I cannot imagine the strength that it took for this friend to type that message. Her courage, strength and willingness to follow through with God’s plan is something that I will never be able to repay! They loved Hope. They cared so much for Hope. They will always have a special place in their hearts for Hope. They will be a part of Hope’s story for the rest of time. We are forever grateful for all of them!

Needless to say, after reading the message, I was speechless. I thanked God in the midst of many tears, and somehow formed words to call Gary and tell him. He was excited! I was so excited that I met her a week later for the first time!

She was a busy little girl with spiral curls and a sweet smile! When they told me her name, I couldn’t speak. Hope. Her name was Hope! God is so good. He had a plan. We thought we knew what it was, but we had no clue! He knew the entire time!

Hope stayed the night with us for the first time on July 23rd. She fit right in without skipping a beat. Shortly after that, custody was signed over to Gary and myself. We met with an attorney and started the process of adoption.

I could give you ever detail, but this is a blog not a novel. The short version of life over the course of the next year went something like this…We finished our home study, Hope had her 2nd birthday and met a ton of family that would be hers forever very soon. We went through all of the hoops to legalize everything. When I say all the hoops, I literally mean every single one of them! Finally, we got a court date! She was officially going to be ours.

The process was difficult to grasp at times. We had moments where time seemed to fly by, and others where we didn’t feel like we were getting anywhere. We had bumps. We had setbacks. I had fears the entire time during this waiting period. Our attorney answered more questions than I am sure she ever anticipated. She constantly reassured me that we had nothing to worry about. I still worried. I asked “what if’s”? I continued to pray. I continued to rely on the One who sent this sweet baby our way. I took things one day at a time.

When I felt fearful and felt like the process had stopped, God had a way of shedding that hope at the perfect time! Do you remember me telling you about my fear of finances? Things ended up being more than taken care of! Business for Gary was skyrocketing and we were able to take care of every expense that came along. We were blessed to say the least! We had a huge community of people behind us rooting for us, an immediate family that were beyond supportive, and a God who had a plan for us from the beginning.

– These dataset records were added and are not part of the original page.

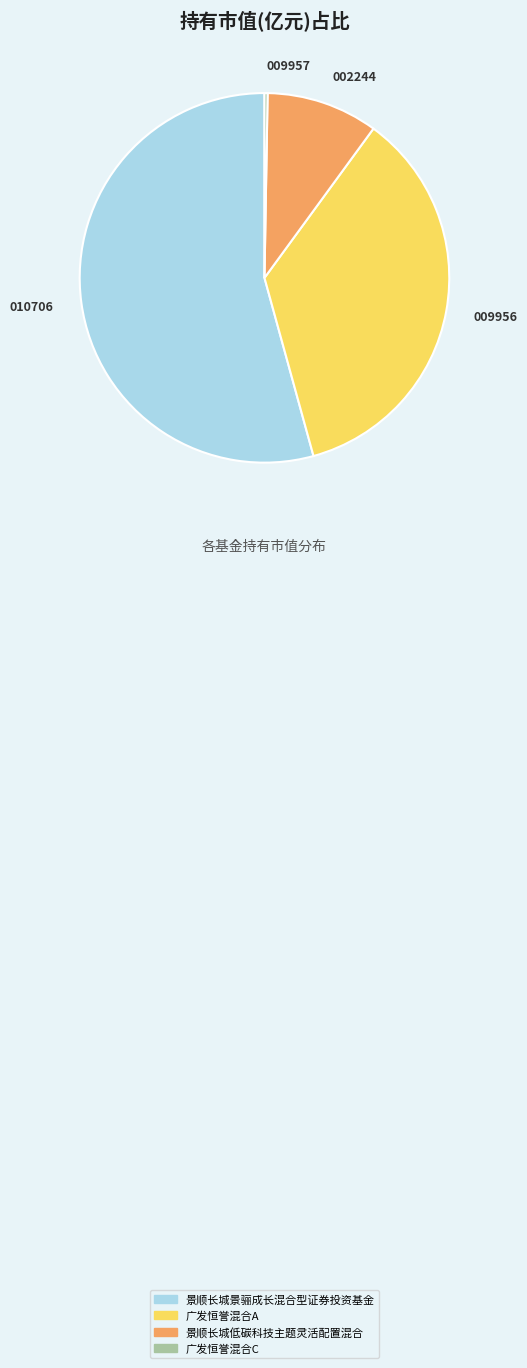

Combined, do 002244 and 009956 account for over 50%?

No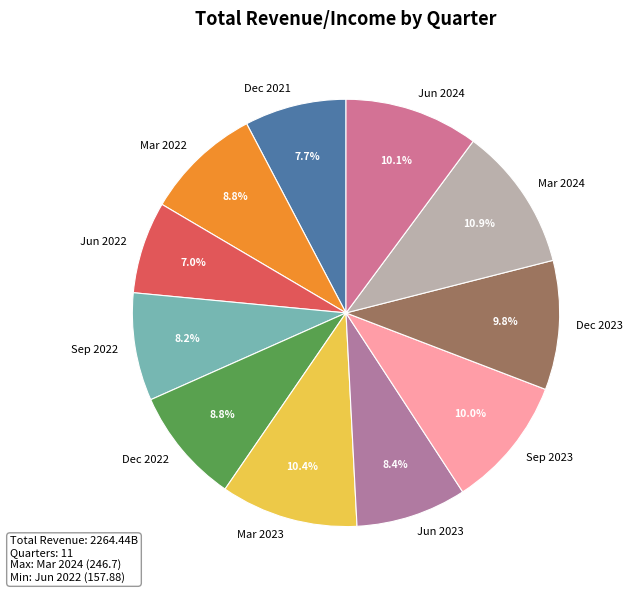

To the nearest percent, what portion does Sep 2022 represent?

8%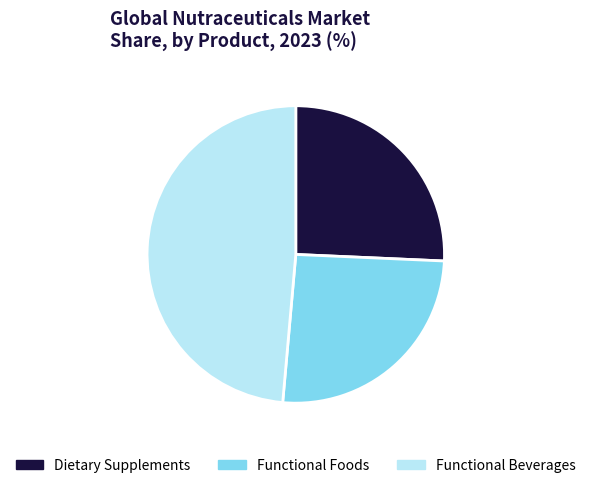

Does any single category account for the majority?

No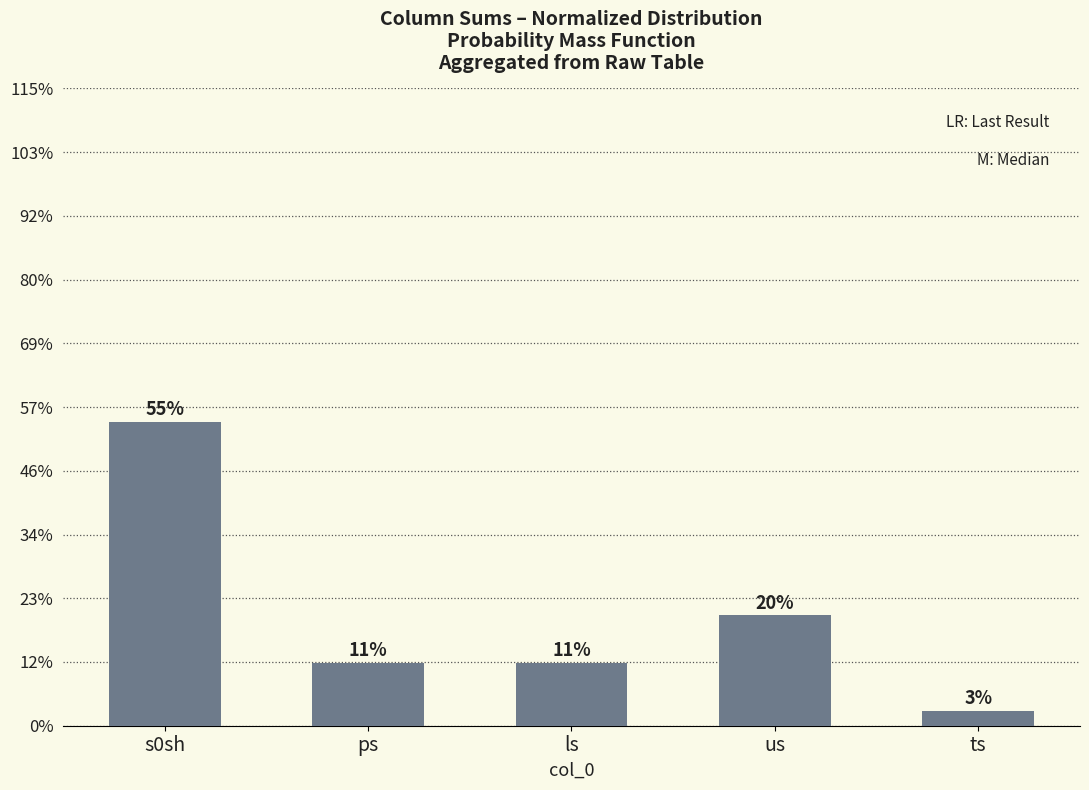

List the labels in order of value, smallest first.

ts, ps, ls, us, s0sh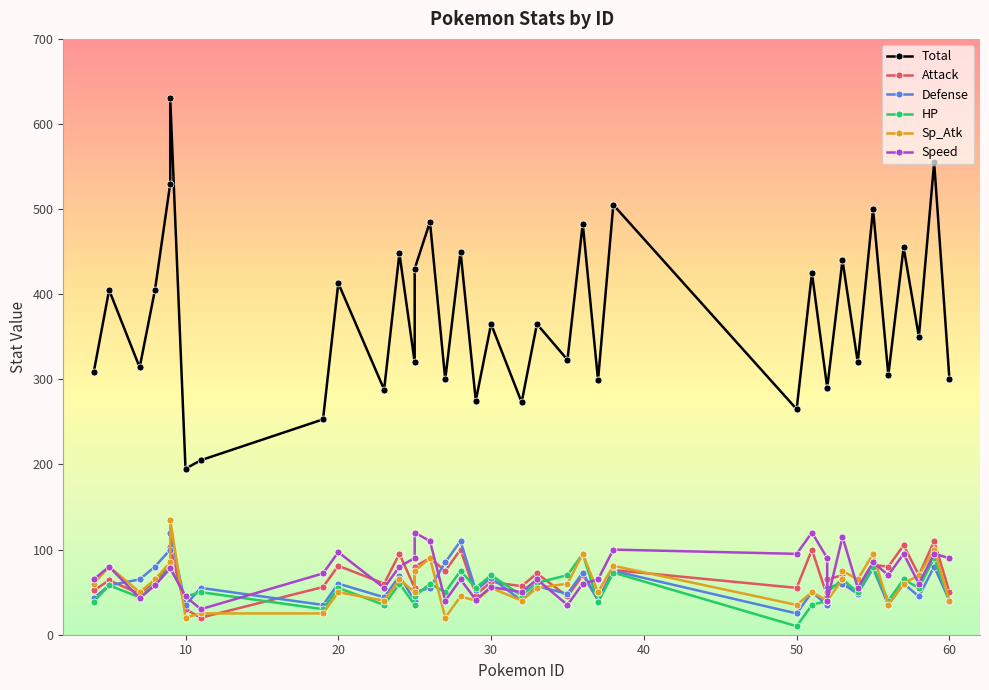

Which category has the highest value in the Defense series?

9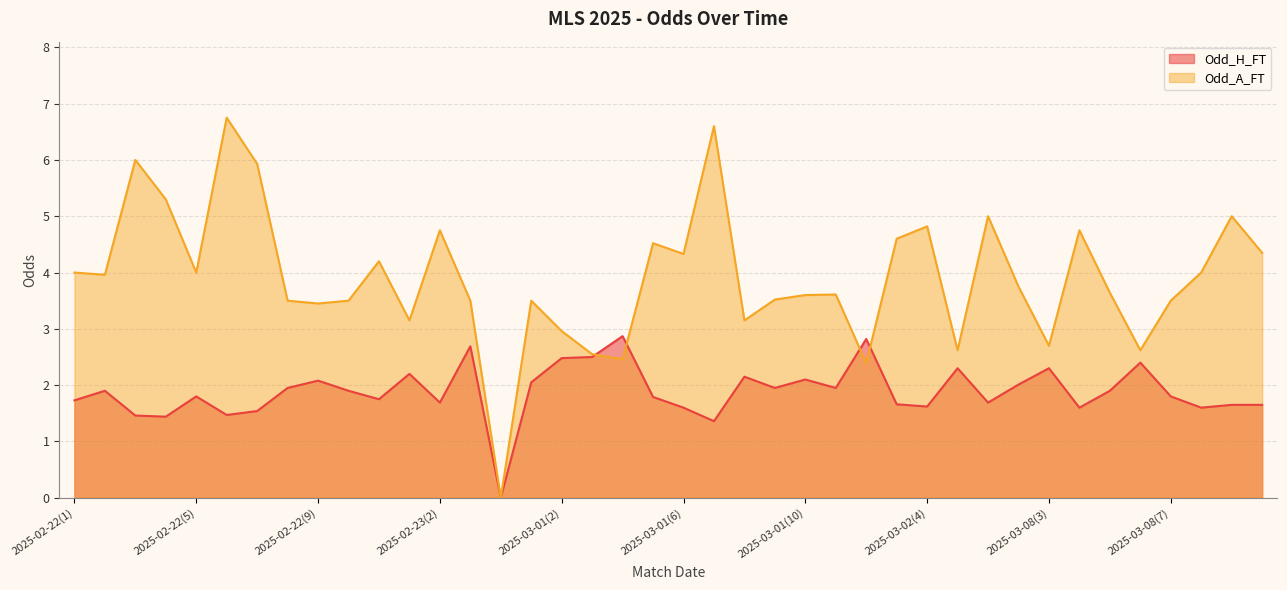

List the series in order of their peak value, highest first.

Odd_A_FT, Odd_H_FT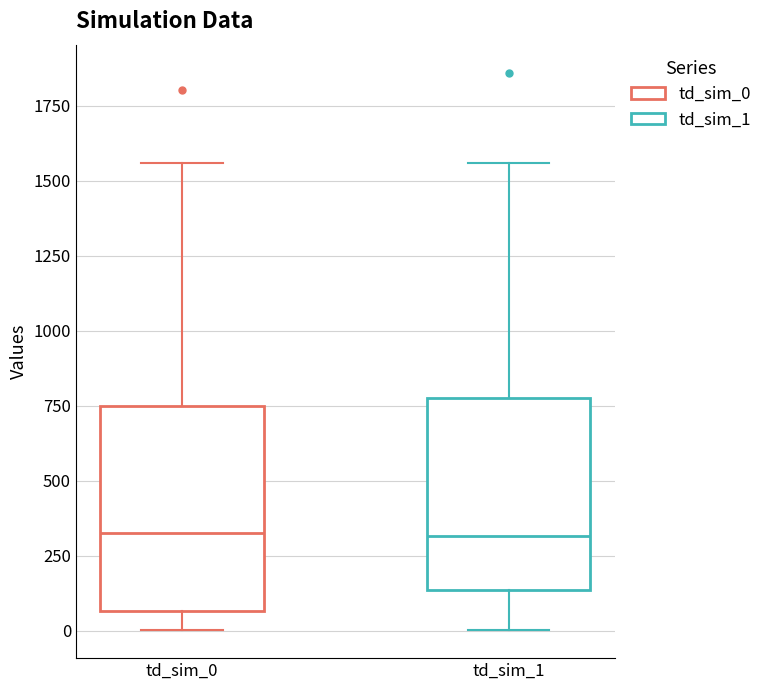

Reading left to right, read every box against the y-axis: the position of its median line, the range the box covers, and the ends of its whiskers. The values are not printed on the chart, so give them approximately, as read against the axis.

td_sim_0: median 350, box 50 to 750, whiskers 0 to 1550
td_sim_1: median 300, box 150 to 750, whiskers 0 to 1550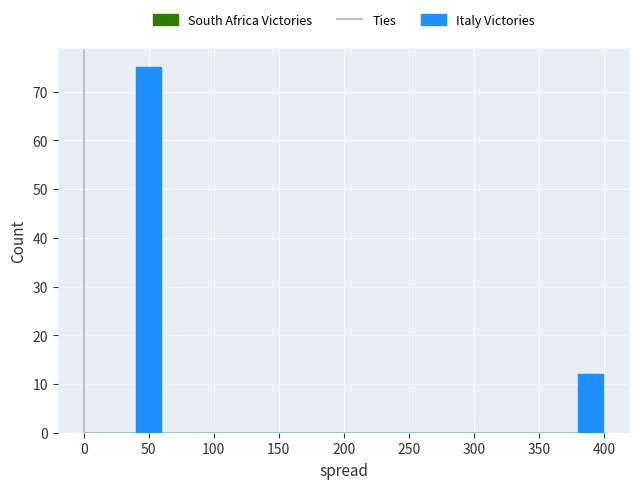

Which range on the x-axis has the tallest bar?

40 to 60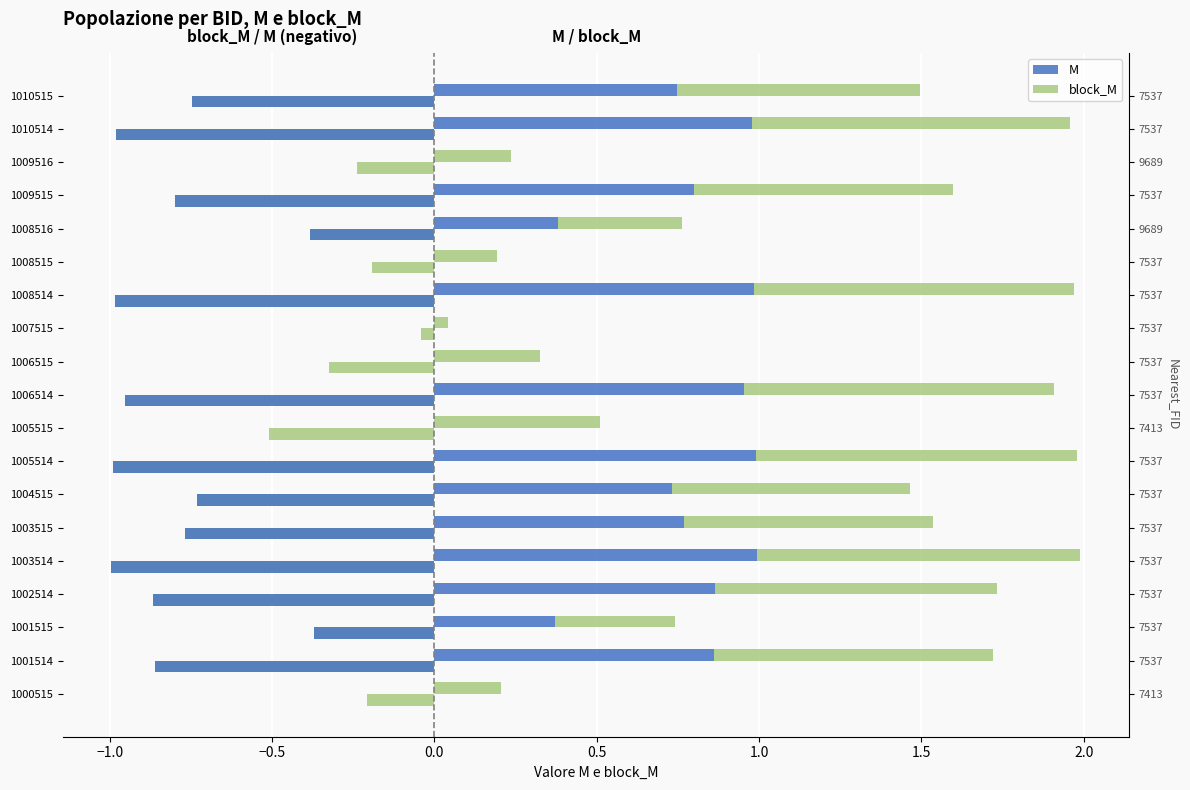

Rank the series at 1009516 from highest to lowest value.

M, block_M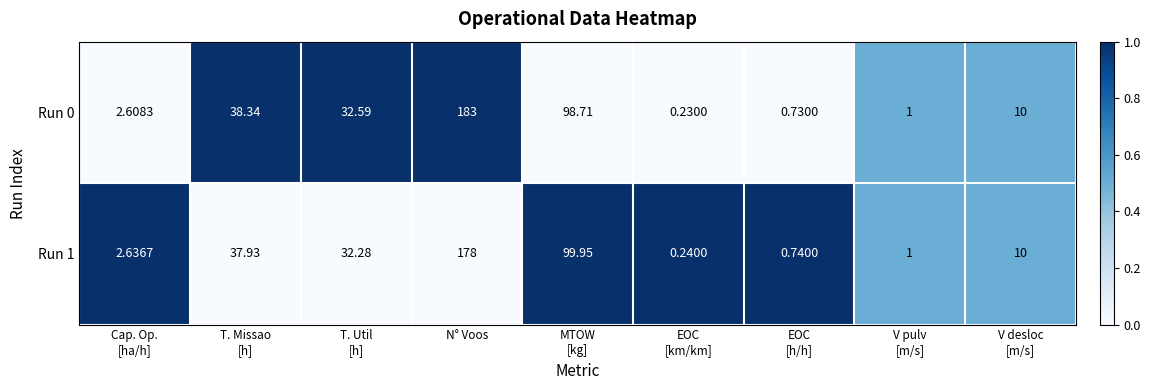

At which category does the chart reach its peak across all series?

N° Voos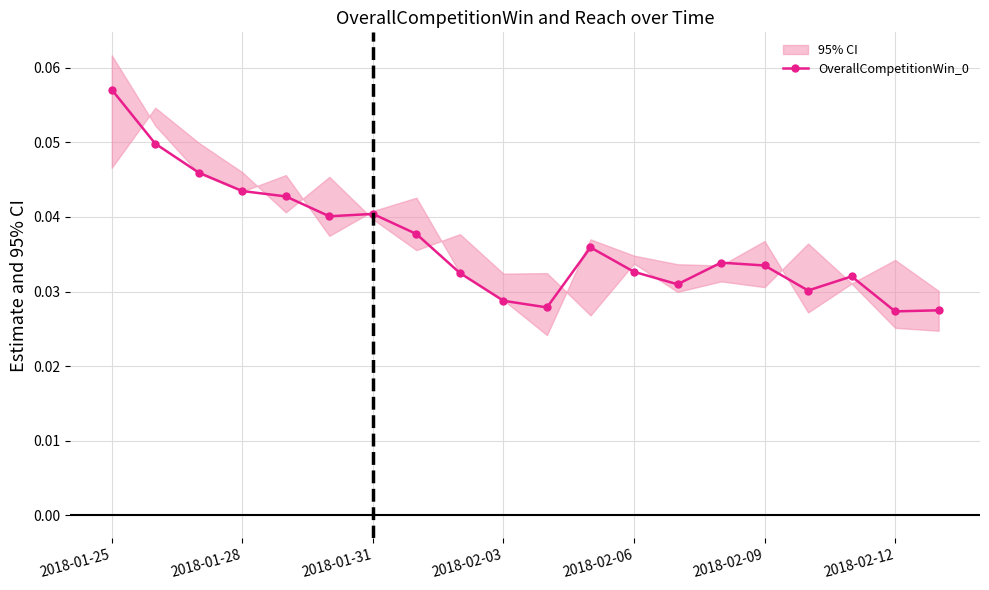

True or false: there are more than 2 points higher than both neighbors.

True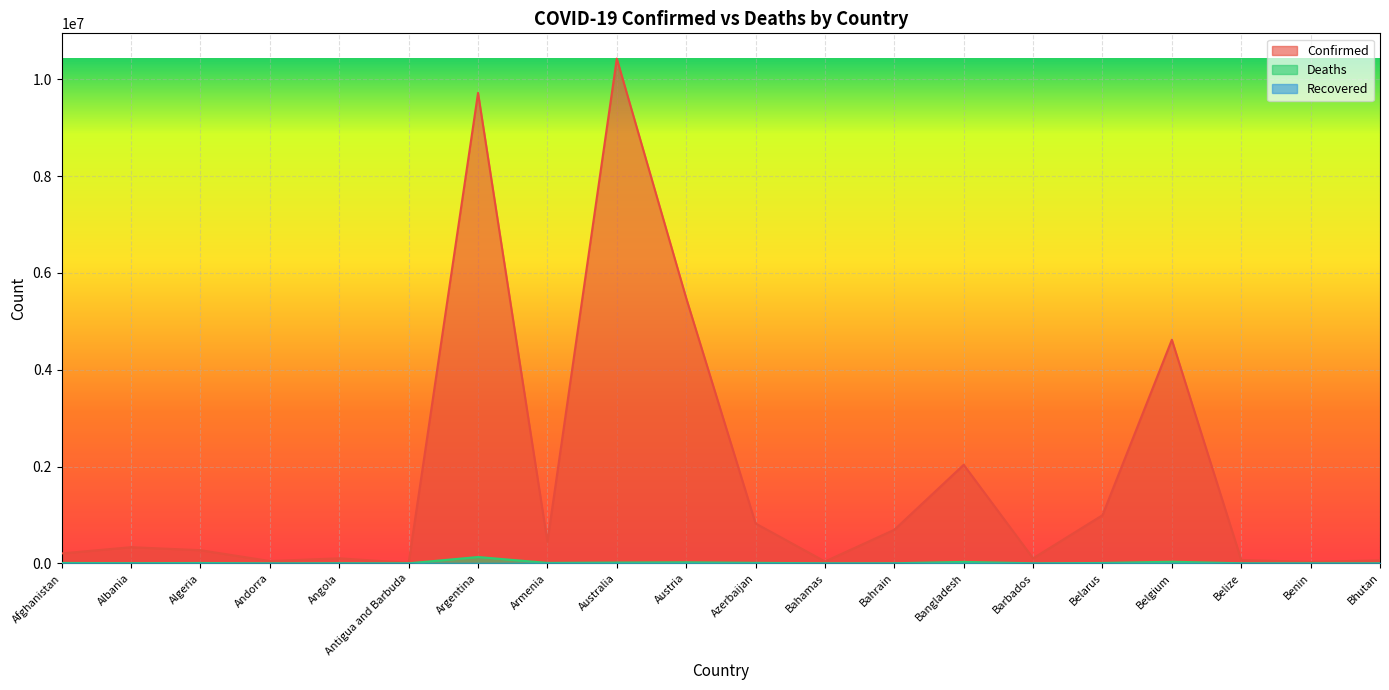

Reading right to left, what are all the values shown in this chart?

Confirmed: 62430	27912	68972	4619721	994037	103424	2036061	692639	37429	823592	5481274	10429996	445397	9720232	9106	103131	46664	270906	333088	204287
Deaths: 21	163	687	32959	7118	560	29426	1530	833	9957	21069	15817	8709	130003	146	1917	155	6881	3593	7829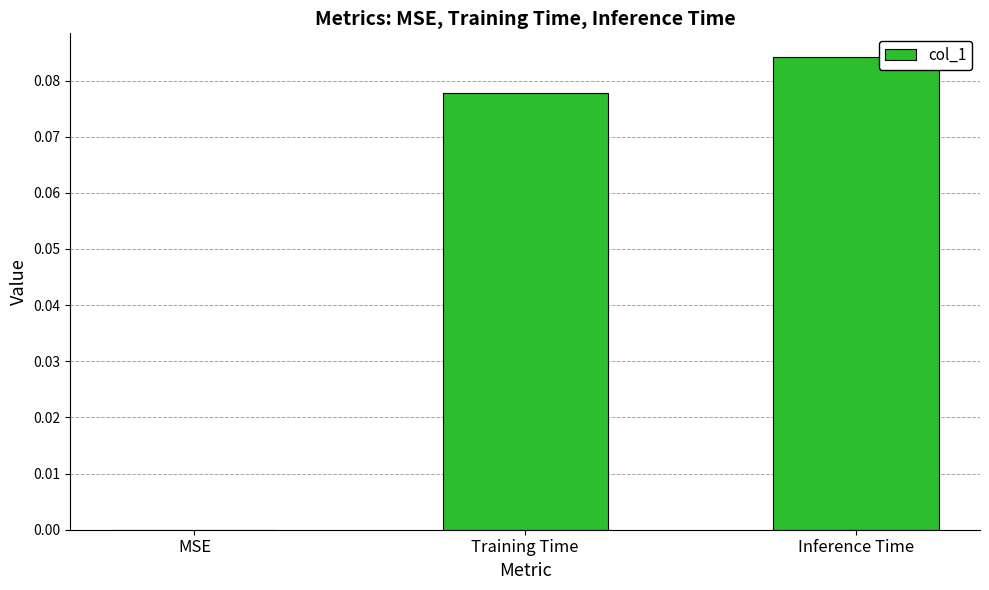

True or false: the data shows 0.0 at Training Time.

False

Hope is a gift and we cannot imagine life without her. She is spunky, energetic, funny, loving, and most importantly, she is OURS! On July 26, 2017, in the State of Tennessee, Cynthia Lynn Hope Hall became Olivia Hope Harbin. She loves her name. She loves her home. We thank God daily for her and her story. Our family has been through so much and as a mommy of an angel and now a mommy to Hope, my heart is so full!

Our journey has taken roads that we never imagined. We speak often of Tatum. Hope talks constantly about her sister in Heaven. Not only is Hope a part of our story, but Tatum is a part of hers and I couldn’t think of a better story to tell! I can honestly say that without my family, my husband, and my faith, I would not be able to be the mommy that I continue to be. I have a lot to be thankful for and I do my very best to remember this every morning and thank God for it every night!

Thank you all for taking time to read about our journey. Thank you to our amazing photographer for capturing all of these sweet moments! Thank you to all who have prayed during our struggles and our victories. We are amazed at the outpouring of love and support along the way. We are appreciative, grateful and humbled.